Et si le Cloud n’arrivait plus à suivre la montée en puissance des objets connectés ?


le Lundi 2 Décembre 2019 à 21:44

C’est un sujet publié sur le site web d’Atos, une entreprise de services du numérique (ESN) française, l’une des dix plus grandes au monde, qui retient l’attention. Et si, avec la multiplication des objets connectés dans les villes, les transports, les maisons…, les données qu’ils génèrent arrivaient à saturer les datacenters de stockage répartis sur la planète. Et si le Cloud, le nuage de données, virait à l’orage ?

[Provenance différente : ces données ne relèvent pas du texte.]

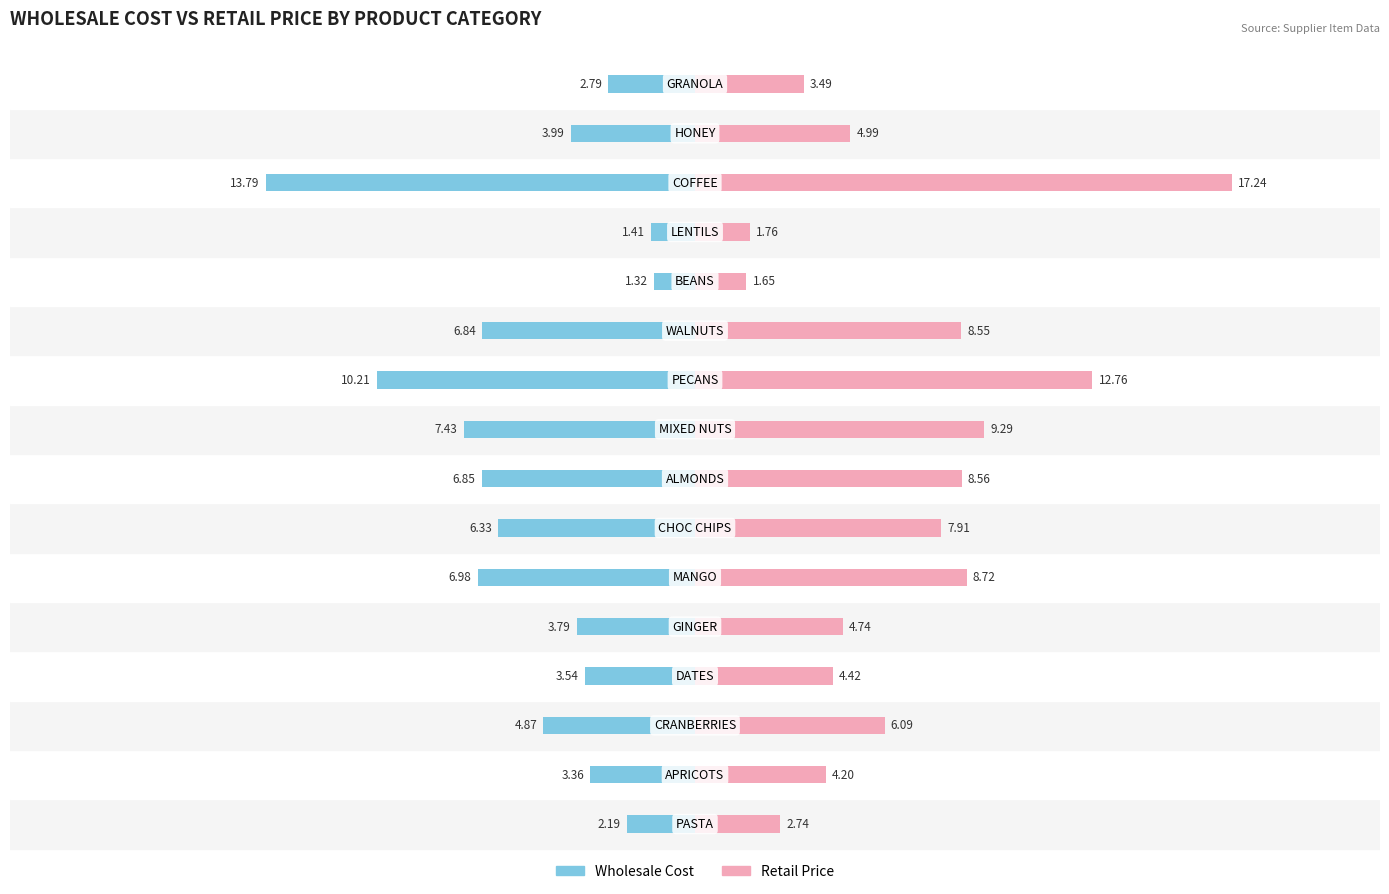

Reading left to right, list all the values displayed in this chart.

Wholesale Cost: -2.2	-3.4	-4.9	-3.5	-3.8	-7.0	-6.3	-6.8	-7.4	-10.2	-6.8	-1.3	-1.4	-13.8	-4.0	-2.8
Retail Price: 2.7	4.2	6.1	4.4	4.7	8.7	7.9	8.6	9.3	12.8	8.6	1.6	1.8	17.2	5.0	3.5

Le nombre croissants d'objects connectés pourrait faire imploser le Cloud (Photo Adobe Stock)
Le nombre croissants d'objects connectés pourrait faire imploser le Cloud (Photo Adobe Stock)
Il faut se rendre à l’évidence, avec la montée en puissance de la Smart City, ses capteurs et les milliards de données qu’il va falloir gérer, le « Cloud Computing », ces serveurs implantés dans des datacenters répartis sur la planète pourrait bien imploser ou tout au moins engendrer des embouteillages sur les autoroutes de l’information. On a beau augmenter la taille, le nombre et la rapidité de ces datacenters, le nombre de données croit encore plus vite, à l’exemple de ces routes à plusieurs voies que les collectivités aménagent et qui accélèrent l’implantation de zones d’activité et de zones pavillonnaires en périphéries et qui se retrouvent très vite saturées.
 
Que se passerait-ils si dans l’industrie, les services de transport, les hôpitaux, les voitures connectées, les services de sécurité, tous ce qui dépend désormais du Cloud, se figeait, ne serait-ce qu’un instant. Des milliards d’opération pourraient partir à la trappe et les applications qui en dépendent ne plus fonctionner. 
 
A l’horizon 2025, et ce n’est pas si loin, le nombre d’objets connectés aura triplé pour atteindre 75 milliards d’appareils envoyant chacun des données vers le nuage. « Aujourd’hui, 80% des données générées viennent des datacenters eux-mêmes, et seulement 20% des machines connectées et plus particulièrement des téléphones, des voitures. » explique Emmanuel Le Roux, Global Head of Big Data chez ATOS, « mais d’ici 2025, les deux chiffres vont s’inverser. Ce qui va nécessiter environ cinq fois plus d’espace de stockage… et de gros soucis de bande passante ».
 
Ce n’est pas le thème du prochain film de sciences fictions en préparation, dans les studios d’Hollywood, mais bien une réalité. Pour les experts il y a donc urgence à trouver des solutions avant que le « cerveau névralgique », sur lequel repose le système soit dépassé par les événements. « Ce n’est pas un, mais cinq problèmes qui se posent aujourd’hui avec le cloud », alerte Emmanuel Le Roux. « Il y a la croissance du volume des données, la latence et le coût du stockage qui en résultent, la difficile sécurisation des données et le manque d’autonomie en cas de problème de réseau ».
 

Un moyen d’assurer une meilleure sécurité des données

Selon ATOS ce système a déjà été déployé dans les premières voitures autonomes. Ces dernières embarquent un mini datacenter, installé à l’intérieur de l’habitacle, lequel stocke les données émises par les appareils installés à bord (caméra, radar, capteurs... Celui-ci traite une partie afin de prendre des décisions en temps réel. D’autres cas d’usage, notamment dans l’industrie embarquent déjà cette technique et notamment dans la surveillance vidéo et les chaines de production vidéo. 
 
Et cette technologie de traitement en local est désormais installée dans les derniers smartphones, lesquels sont équipés de puces Edge dédiées à l’intelligence artificielle et qui permettent d’optimiser l’appareil photo et des taches offline comme la traduction ou la saisie prédictive. Dans de nombreux cas, les données d’usage restent stockées dans le téléphone, seuls les résultats post-analyse sont acheminés jusqu’au Cloud.  
 
L’Edge pourrait-il alors remplacer le cloud ? Pas vraiment, certaines données sont relativement peu gourmandes en trafic, c’est notamment le cas du secteur du bâtiments où les capteurs ne contrôle le plus souvent que des températures. Pour ATOS, les systèmes doivent cohabiter, la partie Edge permettant surtout de conserver sur places les données confidentielles dont le volume devient de plus en plus important. 
 
Jusqu’ici, les cerveaux de nos objets intelligents, ceux qui contiennent nos données, étaient rangés à distance dans les serveurs climatisées du cloud, sans que l’on sache vraiment où et peut-être à la portée d’entité malveillante. Grâce au Edge Computing, nos datas peuvent enfin rester au plus de l’utilisateur, lui garantissant alors une meilleure sécurité.